One of my (many) favourite facts about Alien3 is that apparently when they started shooting it they didn’t have a finished script. Lots of very expensive sets. Lots of actors. They even had a release date. But you know – no real idea what they were supposed to be shooting. Now – I don’t really know much about making movies but that kinda seems fucking insane to me LOL. And the fact that they had a movie that’s even halfway watchable by the end of it is nothing short of a miracle to me. 

And with that in mind you can just kinda say that – oh yeah well I guess the reason why the characters might be a little interchangeable / nondescript / bald is due to the fact that the writing side was a little… underdeveloped. But I’m not sure I entirely agree. Like – different movies can do different things (right?) and to be honest – I’m not sure Alien3 is really putting itself in a place where you’re supposed to care who lives or who dies. Because yeah apart from Ripley Tywin Lannister Charles Dance is obviously the most charismatic character around and whoops – well I hope you didn’t get too attached? Andrews is obviously a dick but at least he’s capable and a take charge kinda guy and whoops again – now he’s gone too. And yeah Hicks and Newt and Bishop are all gone too. And then – shit – it turns out Ripley has got an alien inside her so now she’s fucked too. 

And this is what I think is important because it’s how Alien3 sets itself apart from its predecessors. In that I think the best way to understand it is that it’s not really that interested in telling a story – it’s kinda more into creating a mood. And the mood is basically hopelessness and despair. And you know – I think it’s actually pretty effective in doing that. One of the things I noticed rewatching it for this a few weeks ago is how by the end the colour saturation is basically just red and black as if the camera itself is having a panic attack. 

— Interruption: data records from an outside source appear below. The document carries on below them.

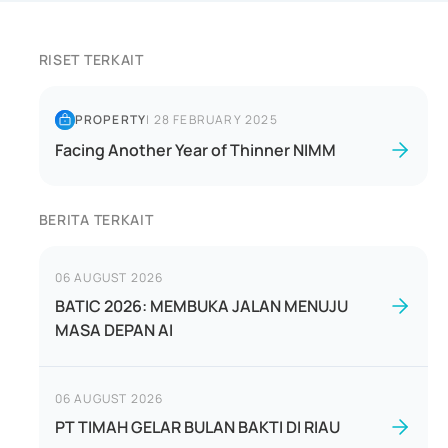
RISET TERKAIT
PROPERTY
|
28 FEBRUARY 2025
Facing Another Year of Thinner NIMM
BERITA TERKAIT
06 AUGUST 2026
BATIC 2026: MEMBUKA JALAN MENUJU
MASA DEPAN AI
06 AUGUST 2026
PT TIMAH GELAR BULAN BAKTI DI RIAU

I made a comment before about how it’s kinda hard to place Alien3 compared to Alien1 and Alien2 (“A Prison Drama? Something to do with Religion maybe? A Downbeat Art House Movie with Extra Monsters?”) but actually now I think about it – “Art House Movie” is probably the designation that comes closest to making sense of how it works / what it’s trying to do. 

Like with the “40 minutes of generic tunnel screaming” (touche) I’ve gotta say – I’m not sure things would be improved if I knew the names and vital stats of whoever it was that was getting killed by the yes admittingly incredibly cheap-looking CGI monster. For me it’s the fact that there’s this indiscriminate slaughter happening while our shaven-headed hero waits in the middle of a central narrow corridor for the chance to pour hot molten lead all over herself that makes everything feel so incredibly nightmarish. And you know – sometimes the spectacle is enough. When I watch the Ride of the Valkyries scene in  Apocalypse Now it doesn’t feel lessened because I don’t know the personal details of the people being bombed (“This is boring. I don’t even know who these characters are. Why should I care if they live or die?”). 

Or you know in other words – if it all feels confusing and panicky and every human is depicted as a replaceable sack of meat. Well shit – maybe that’s the point?